Salman, lui, a longtemps été le plus proche collaborateur de son frère Bandar du temps où son aîné occupait le poste d’ambassadeur d’Arabie saoudite à Washington. Dans la guerre de Syrie, il dirigeait depuis Amman (Jordanie), le PC opérationnel du bloc islamo-atlantiste groupant l’Arabie saoudite, les Émirats arabes Unis, la Jordanie, les États Unis, la France, le Royaume Uni et la Turquie, coordonnant le ravitaillement en armes et munitions des djihadistes, leur financement et leur rétribution, ainsi que leur transport sur le champ de bataille.
Un camouflet pour le clan Soudeiry
Ce tsunami de l’ordre successoral du royaume ne s’est pas accompagné de la moindre compensation pour les autres composantes de la famille royale, particulièrement l’autre grande branche de la famille royale, le clan Soudeiry, rivale historique du clan Shammar, dont est issu le Roi Abdallah.
Le clan Soudeiry, du nom patronymique de l’une des épouses du fondateur du Royaume Abdel Aziz, groupait autour du roi Faysal, ses six frères, le roi Fahd, Le prince Sultan, ministre de la défense, le prince Mohamad, ministre de l’intérieur, le prince Salman gouverneur de Ryad, le prince Ahmad, Gouverneur de La Mecque.
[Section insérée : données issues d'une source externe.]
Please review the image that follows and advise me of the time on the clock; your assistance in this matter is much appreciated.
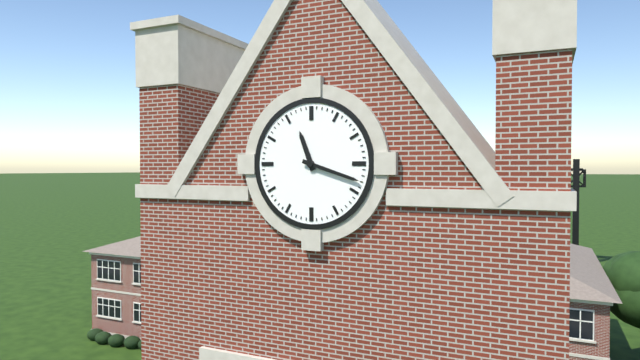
11:18
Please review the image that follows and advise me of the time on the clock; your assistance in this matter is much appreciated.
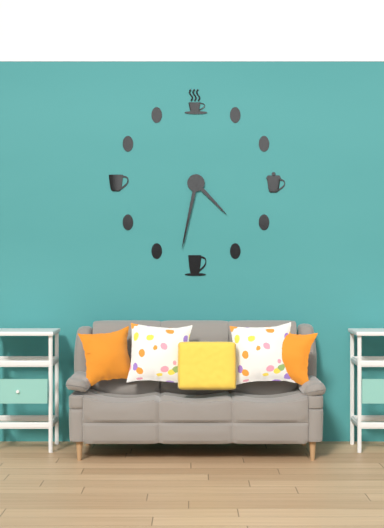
4:32
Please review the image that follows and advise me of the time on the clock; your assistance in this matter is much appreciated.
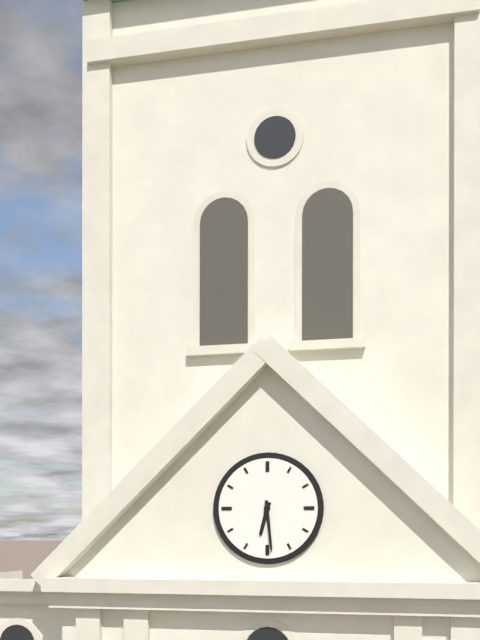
6:29
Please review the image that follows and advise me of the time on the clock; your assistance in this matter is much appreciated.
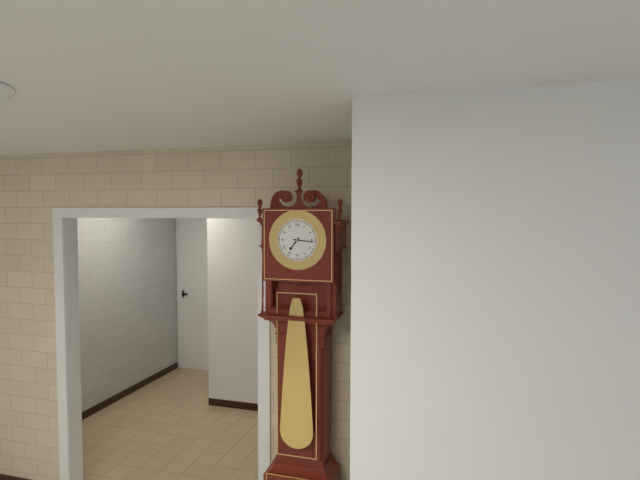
7:16
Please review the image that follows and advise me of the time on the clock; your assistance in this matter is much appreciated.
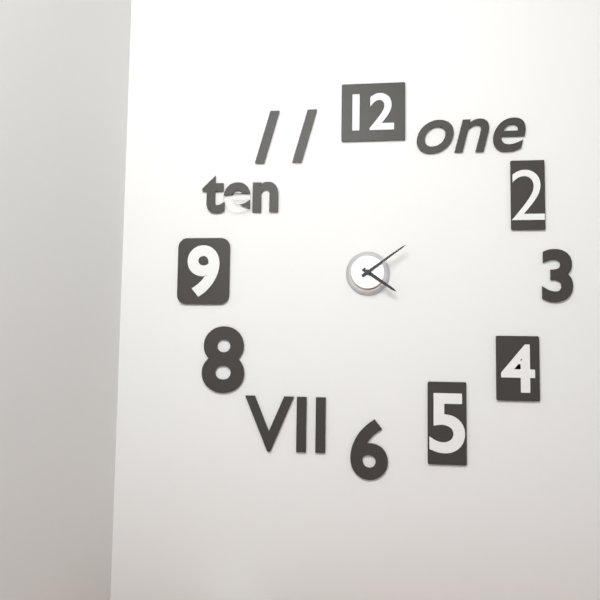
4:09
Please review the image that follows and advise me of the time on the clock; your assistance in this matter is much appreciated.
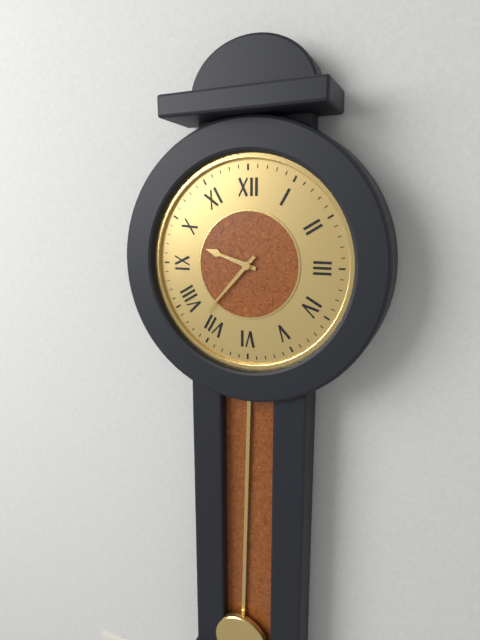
9:37
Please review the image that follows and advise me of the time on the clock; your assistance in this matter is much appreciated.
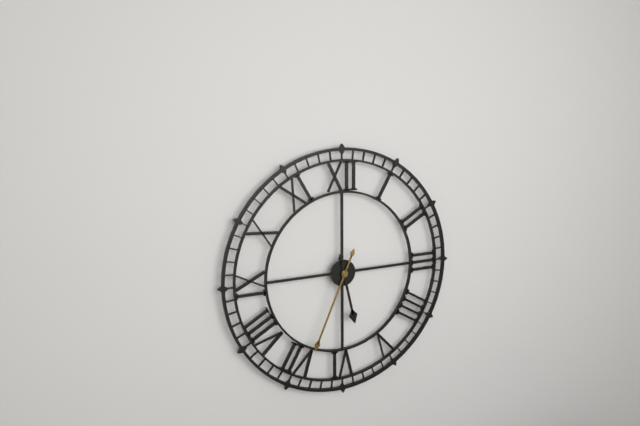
5:34
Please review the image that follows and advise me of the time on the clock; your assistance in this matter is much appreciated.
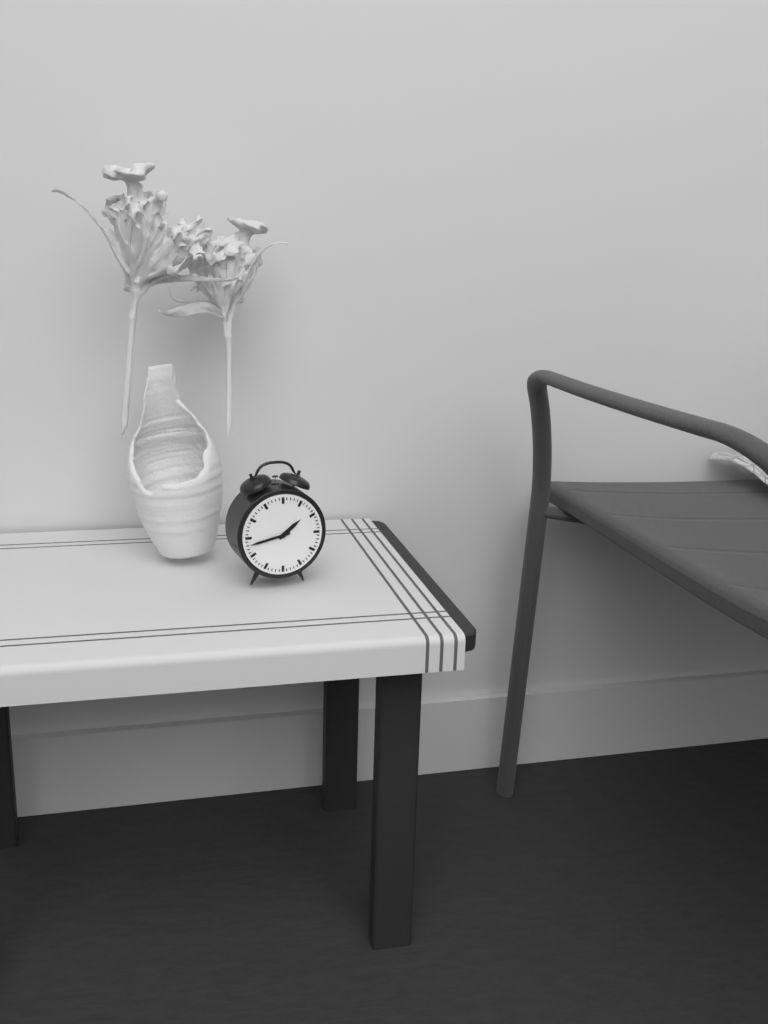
1:43
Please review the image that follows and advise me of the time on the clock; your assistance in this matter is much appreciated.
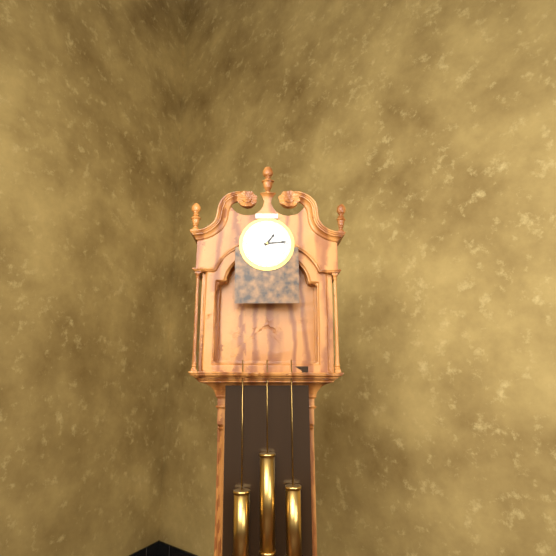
1:14
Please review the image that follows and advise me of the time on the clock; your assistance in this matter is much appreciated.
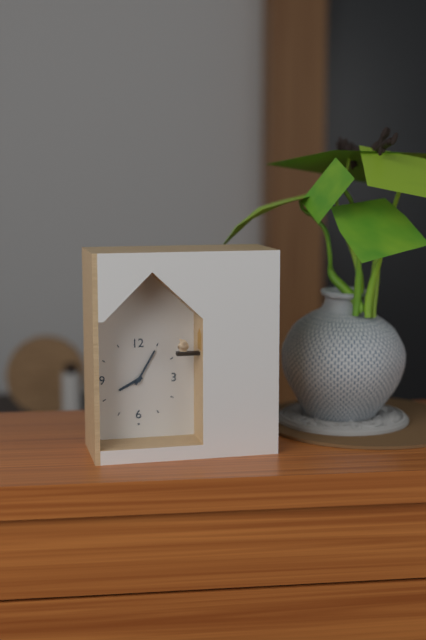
8:05
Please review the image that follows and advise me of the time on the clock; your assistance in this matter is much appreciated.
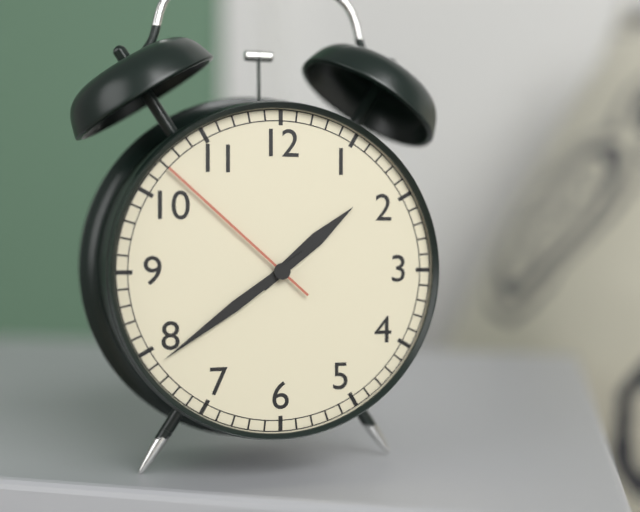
1:39:52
Les héritiers du Roi Fahd, décédé en 2005, ont été écartés de la scène publique, en l’espace d‘un an, sans susciter la moindre protestation, tant leur inaptitude au pouvoir était manifeste: Abdel Aziz Ben Fahd, ministre d’état sans portefeuille, et ancien partenaire en affaires de l’ancien premier ministre libanais Rafic Hariri, a été démissionné du gouvernement, sans autre forme de procès. Son frère Mohamad, lui, a été relevé de ses fonctions de gouverneur de la région orientale du Royaume, la zone pétrolifère deZahrane. Le prince Turki Ben Salman, président d’un important groupe de presse saoudien, le groupe «As Chark Al Awsat», et propre fils du prince héritier Salman, a été dégagé de ses responsabilités le 6 avril 2014.
Il est temps en effet que le ministère français de la Défense se soucie de comprendre les processus de décision qui sont à l’oeuvre à Ryad, où des intermédiares français discrets s’emploient avec efficacité à négocier de gros contrats pour Veolia ou EDF.